___ TEXT BLOCK ___
C Level Design
- Type: Private
- Industry: Electronic design automation
- Predecessor: CompiLogic
- Founded: 1996; 30 years ago
- Founder: Don Soderman Denis Coleman Yuri Panchul
- Defunct: November 12, 2001
- Fate: Acquired
- Successor: Synopsys
- Headquarters: San Jose, California, U.S.
- Products: C2Verilog CycleC
- Number of employees: 30 (2001)
- Website: www.synopsys.com

= C Level Design =

American computer software company

C Level Design was an American computer software company based in San Jose, California. It developed a tools to translate from the C programming language to hardware description languages.

The company was established in 1996 by Don Soderman, Denis Coleman and Yuri Panchul.
The first product was called C2Verilog.
Originally called CompiLogic Corporation, its name was changed in December 1998.

Networking and telecom companies including Nortel, Alcatel, Sony, Boeing, Compaq and Fujitsu used C Level's System Compiler design environment. Using a C2Verilog tool, Hitachi developed a rough concept of five-stage, 8-bit microcontroller in about three weeks. C2Verilog was used by the NASA Jet Propulsion Lab in Pasadena, California.
___ RECORD EXTRACTS ___
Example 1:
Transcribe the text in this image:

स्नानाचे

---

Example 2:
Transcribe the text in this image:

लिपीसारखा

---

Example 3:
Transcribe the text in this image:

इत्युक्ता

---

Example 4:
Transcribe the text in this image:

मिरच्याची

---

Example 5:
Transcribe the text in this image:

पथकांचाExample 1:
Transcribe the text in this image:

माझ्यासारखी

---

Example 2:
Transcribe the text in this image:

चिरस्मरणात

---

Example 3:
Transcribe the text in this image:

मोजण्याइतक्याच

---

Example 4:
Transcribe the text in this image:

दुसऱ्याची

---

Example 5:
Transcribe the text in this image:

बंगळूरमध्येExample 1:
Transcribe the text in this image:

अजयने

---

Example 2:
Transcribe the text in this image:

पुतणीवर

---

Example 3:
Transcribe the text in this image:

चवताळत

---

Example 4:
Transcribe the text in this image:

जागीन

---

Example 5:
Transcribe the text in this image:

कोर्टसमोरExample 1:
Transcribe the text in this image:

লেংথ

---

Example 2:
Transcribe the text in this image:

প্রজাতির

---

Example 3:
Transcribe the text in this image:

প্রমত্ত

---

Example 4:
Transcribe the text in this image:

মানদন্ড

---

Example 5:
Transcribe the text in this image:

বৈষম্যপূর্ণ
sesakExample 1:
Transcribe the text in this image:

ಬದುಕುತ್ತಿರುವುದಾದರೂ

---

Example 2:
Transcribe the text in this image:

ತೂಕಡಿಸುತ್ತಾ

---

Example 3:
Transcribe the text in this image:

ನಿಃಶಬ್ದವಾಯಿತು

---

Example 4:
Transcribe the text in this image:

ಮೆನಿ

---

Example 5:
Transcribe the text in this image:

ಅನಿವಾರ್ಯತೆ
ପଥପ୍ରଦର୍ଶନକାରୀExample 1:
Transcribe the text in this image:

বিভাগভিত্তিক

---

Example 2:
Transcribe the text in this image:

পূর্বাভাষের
___
## PROBLEMS TO SOLVE
1 – Answer these questions from the C Level Design article:
(a) What was the company originally called?
(b) In what month and year was the company's name changed?
(c) About how long did Hitachi take to develop a rough concept of a five-stage, 8-bit microcontroller with a C2Verilog tool?
2 – Render this sentence from the C Level Design article in Spanish: "C2Verilog was used by the NASA Jet Propulsion Lab in Pasadena, California."
3 – Carry on the C Level Design article past its final sentence.

## RESULTS
1 –
(a) CompiLogic Corporation
(b) December 1998
(c) About three weeks

2 – C2Verilog fue utilizado por el Laboratorio de Propulsión a Chorro de la NASA en Pasadena, California.

3 –
At its height, C Level employed 30 people. The company had about $3 million in accumulated revenue over several years.

In June 2000, Altera announced an investment in the company.
In March 2001, the company announced it would donate its CycleC technology to the Open SystemC Initiative.
However, the transfer never took place; in November 2001, the company ceased operation. Synopsys acquired its assets and integrated CycleC simulation methodology into Synopsys' VCS Verilog simulator, and discontinued other C Level products.
C Level's synthesis technology included at least one patent.